Pleiten Weniger Insolvenzen - aber in NRW doppelt so viele wie in Bayern
Die Creditreform sieht gute Konjunktur, niedrige Zinsen und höhere Einkommen als Ursachen für einen Rückgang der Pleiten. NRW steht aber schlechter da als andere Länder.
Düsseldorf. Die gute Konjunktur und die niedrigen Zinsen, die die Wirtschaft mit günstiger Liquidität versorgen, haben einen positiven Einfluss auf das „Insolvenzgeschehen“. So nennt die Creditreform Wirtschaftsforschung all das, was mit Pleiten zusammenhängt. Am Mittwoch meldeten die Neusser einen weiteren Rückgang: In den Monaten Januar bis Juni sank bundesweit die Anzahl der Unternehmensinsolvenzen auf rund 10 300. Was ein Minus von 5,9 Prozent gegenüber dem ersten Halbjahr 2016 bedeutet. Noch stärker war der Rückgang bei den Verbraucher-Insolvenzen, die in dem Vergleichszeitraum um 7,5 Prozent auf 36 300 sanken. Schon seit 2010 ist die Zahl der Insolvenzen in beiden Bereichen rückläufig (siehe Grafik).
Der Rückgang der Verbraucher-Insolvenzen, so sagt Creditreform-Hauptgeschäftsführer Volker Ulbricht, werde durch das Rekordbeschäftigungsniveau begünstigt. 44 Millionen Menschen und damit 650 000 mehr als ein Jahr zuvor waren im April 2017 in Beschäftigung. Auch habe sich die Einkommenssituation verbessert. Dennoch sei der private Schuldenberg weiter hoch und könnte bei Verschlechterung des Arbeitsmarktes und einer eventuellen Zinswende zur Belastung werden.
Bei den Unternehmensinsolvenzen sind längst nicht nur die Beschäftigten die Leidtragenden. Wie zum Beispiel die 3000 Mitarbeiter von SolarWorld oder die 2100 Mitarbeiter der Hamburger Großreederei Rickmers. In den zurückliegenden zehn Jahren, so kalkuliert Creditreform, hätten sich die durch Insolvenzen verursachten Arbeitsplatzverluste auf etwa drei Millionen Betroffene summiert. Auch die Gläubiger, die mit in die Insolvenz geratenen Unternehmen zu tun hatten, müssen mit teilweise schmerzhaften Schäden leben. Das betrifft nicht nur Vertragspartner wie etwa Zulieferer dieser Firmen oder Banken. Auch diejenigen, die Mittelstands-Anleihen eines insolvent gehenden Unternehmens gezeichnet hatten, gehen mitunter leer aus. Creditreform hat einen Schadens-Durchschnittswert von 1,26 Millionen Euro bei jedem Insolvenzfall errechnet.

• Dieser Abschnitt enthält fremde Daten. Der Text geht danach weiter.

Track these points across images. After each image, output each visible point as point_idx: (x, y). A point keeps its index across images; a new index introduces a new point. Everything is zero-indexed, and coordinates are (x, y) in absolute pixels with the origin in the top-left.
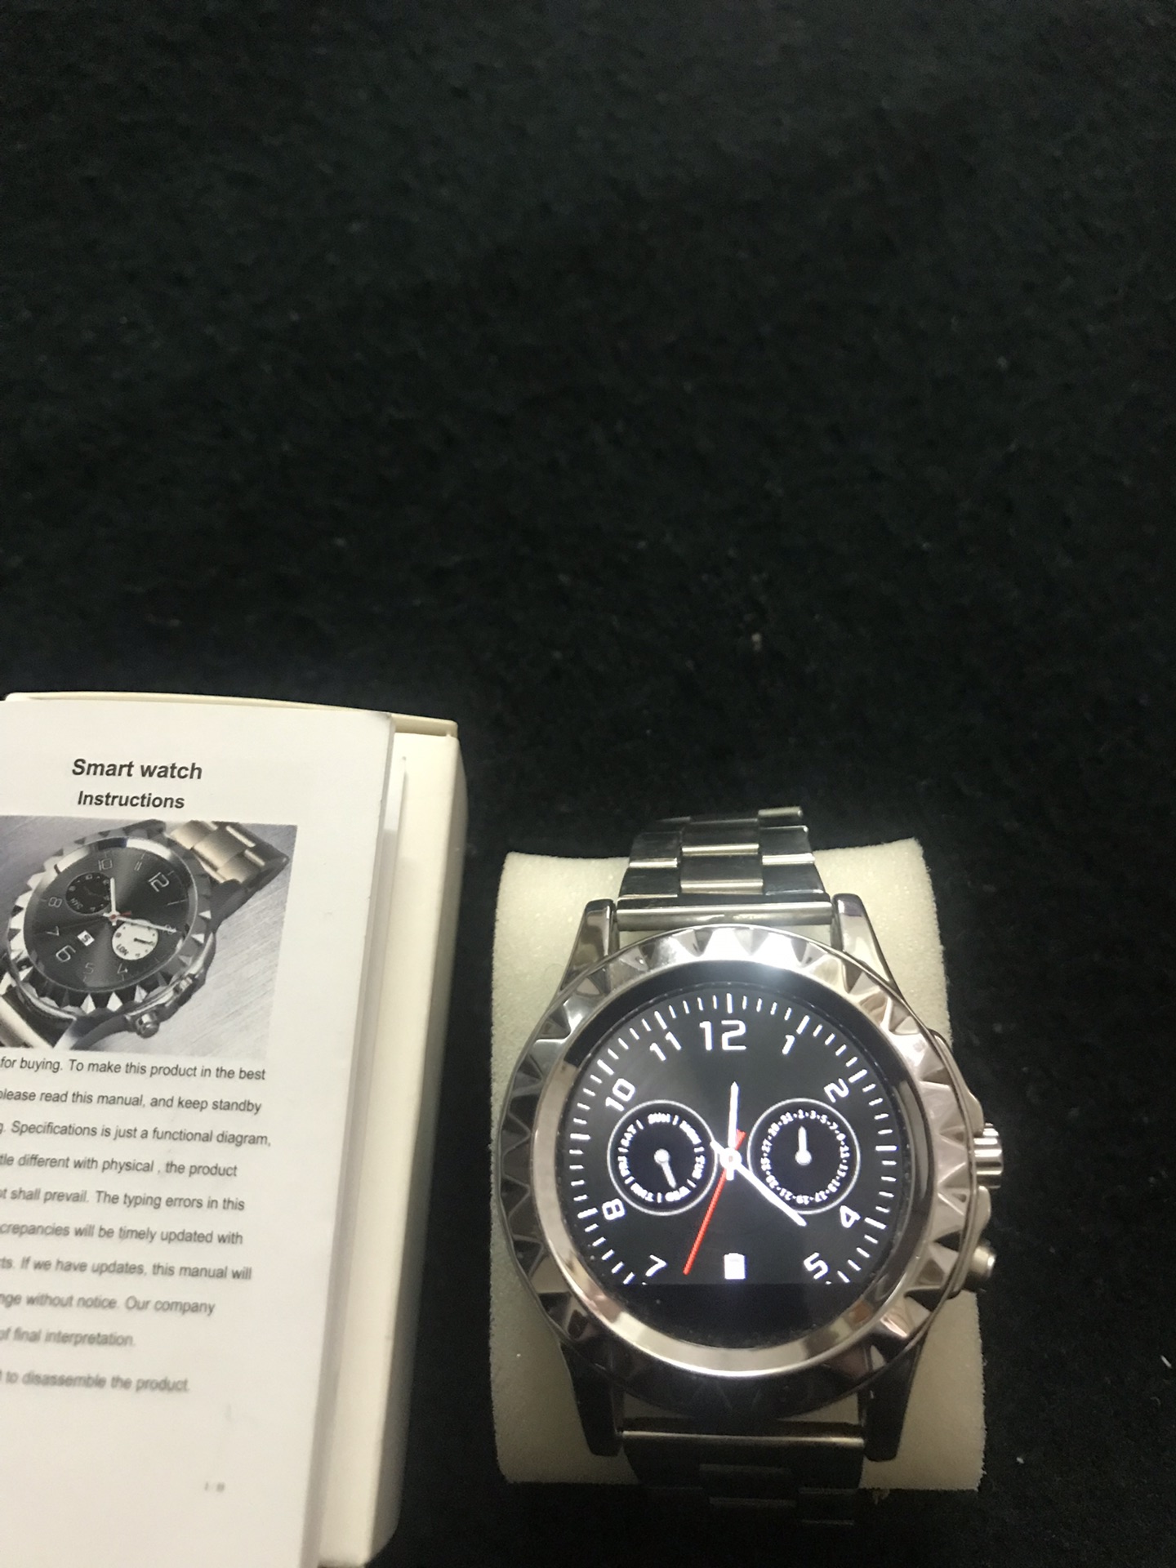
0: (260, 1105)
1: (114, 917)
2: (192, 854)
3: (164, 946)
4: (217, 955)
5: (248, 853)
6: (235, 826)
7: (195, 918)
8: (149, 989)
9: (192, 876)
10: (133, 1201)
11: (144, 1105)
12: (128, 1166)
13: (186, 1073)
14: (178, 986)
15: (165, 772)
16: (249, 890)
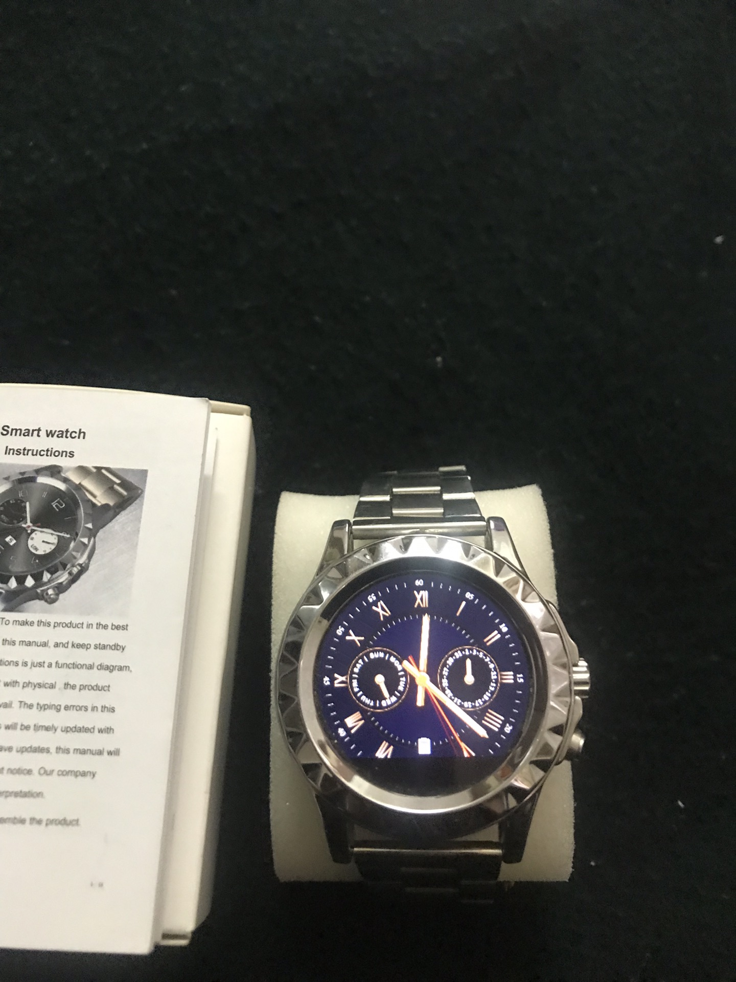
0: (125, 646)
1: (29, 527)
2: (79, 487)
3: (62, 546)
4: (96, 552)
5: (116, 487)
6: (108, 469)
7: (82, 528)
8: (52, 573)
9: (80, 501)
10: (43, 707)
11: (50, 647)
12: (40, 686)
13: (77, 626)
14: (71, 571)
15: (62, 434)
16: (117, 510)
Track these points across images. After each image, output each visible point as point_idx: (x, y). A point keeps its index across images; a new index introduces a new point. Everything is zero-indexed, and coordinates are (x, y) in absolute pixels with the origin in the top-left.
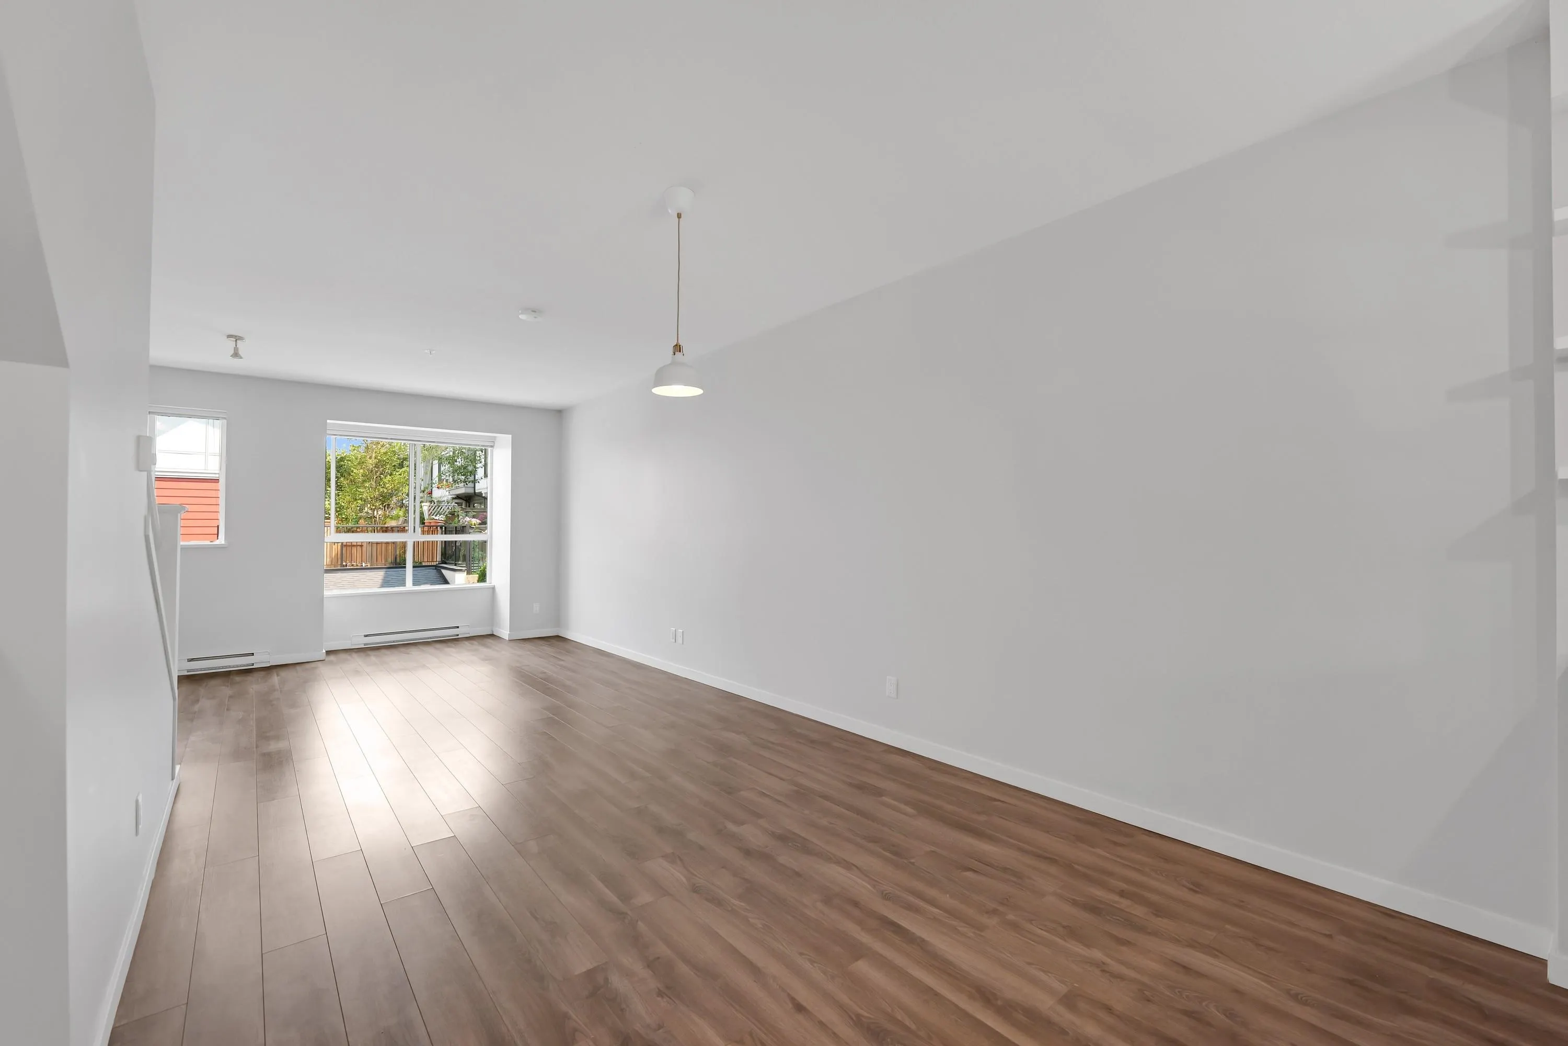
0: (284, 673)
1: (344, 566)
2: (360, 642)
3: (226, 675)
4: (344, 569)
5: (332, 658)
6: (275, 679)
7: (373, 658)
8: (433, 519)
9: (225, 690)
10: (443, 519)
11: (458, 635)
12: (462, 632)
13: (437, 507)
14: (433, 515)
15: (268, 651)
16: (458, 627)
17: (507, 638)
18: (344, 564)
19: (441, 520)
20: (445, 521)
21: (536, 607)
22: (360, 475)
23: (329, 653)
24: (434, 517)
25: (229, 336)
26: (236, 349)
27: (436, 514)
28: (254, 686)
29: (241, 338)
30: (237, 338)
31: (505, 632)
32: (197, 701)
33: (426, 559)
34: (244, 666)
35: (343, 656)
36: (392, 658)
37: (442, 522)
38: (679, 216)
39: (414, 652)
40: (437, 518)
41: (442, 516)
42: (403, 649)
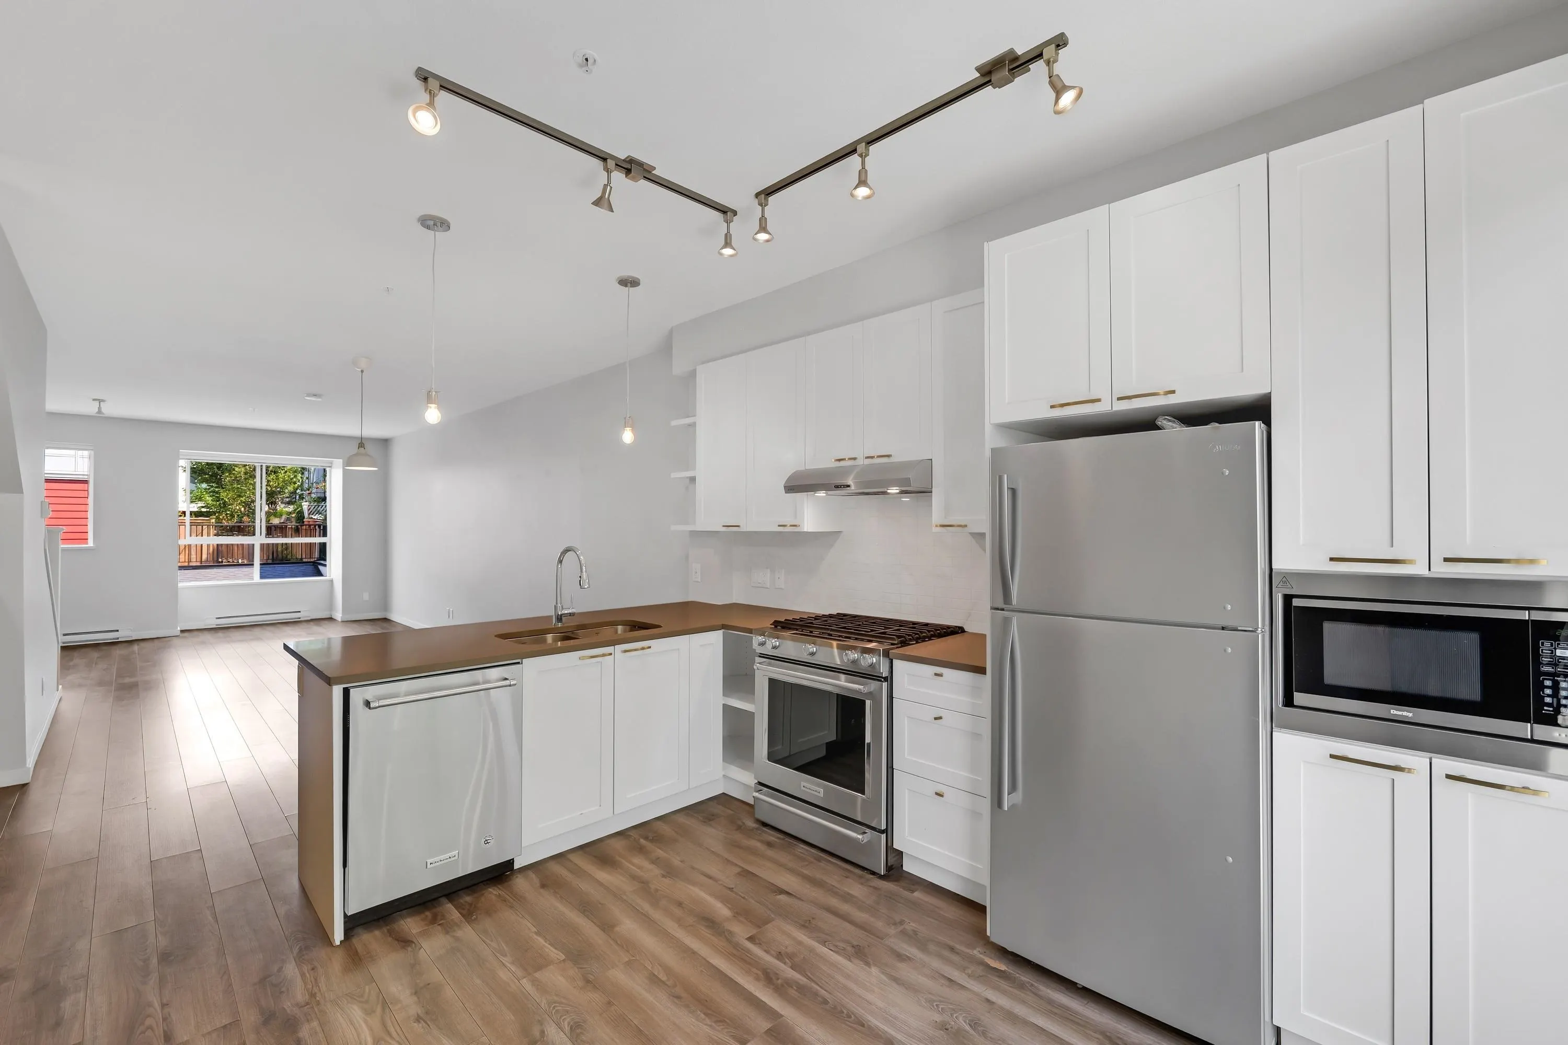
0: (143, 644)
1: (219, 562)
2: (213, 623)
3: (96, 646)
4: (220, 565)
5: (186, 634)
6: (136, 647)
7: (220, 634)
8: (312, 518)
9: (95, 654)
10: (321, 518)
11: (300, 618)
12: (304, 615)
13: (317, 507)
14: (312, 515)
15: (132, 628)
16: (300, 612)
17: (340, 620)
18: (220, 560)
19: (320, 519)
20: (323, 520)
21: (366, 596)
22: (242, 473)
23: (182, 631)
24: (312, 516)
25: (94, 400)
26: (100, 408)
27: (315, 513)
28: (117, 652)
29: (103, 401)
30: (100, 401)
31: (339, 616)
32: (72, 660)
33: (304, 556)
34: (111, 639)
35: (196, 633)
36: (237, 634)
37: (320, 521)
38: (362, 371)
39: (257, 631)
40: (315, 517)
41: (320, 515)
42: (248, 628)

Bei den Insolvenzquoten — damit ist gemeint, wie viele Insolvenzen es je 10.000 Unternehmen gibt — spielt Nordrhein-Westfalen eine unrühmliche Rolle. Hierzulande liegt die Quote bei 90 und damit mehr als doppelt so hoch wie in Bayern. Allein Berlin, wo es besonders viele Start-ups gibt, die oft ebenso schnell wieder vom Markt verschwinden, liegt die Insolvenzquote mit 101 noch über der nordrhein-westfälischen.
Betrachtet man das Insolvenzgeschehen nach Branchen, so ergibt sich laut Creditreform dieses Bild: Im Baugewerbe wurden in den ersten sechs Monaten 2017 noch 1540 Insolvenzen und damit 9,9 Prozent weniger als im Vorjahreszeitraum registriert. Selbst im krisengeschüttelten Handel gab es 3,9 Prozent weniger Insolvenzen als im Vergleichszeitraum. 56,4 Prozent aller Pleiten bezogen sich auf das Dienstleistungsgewerbe.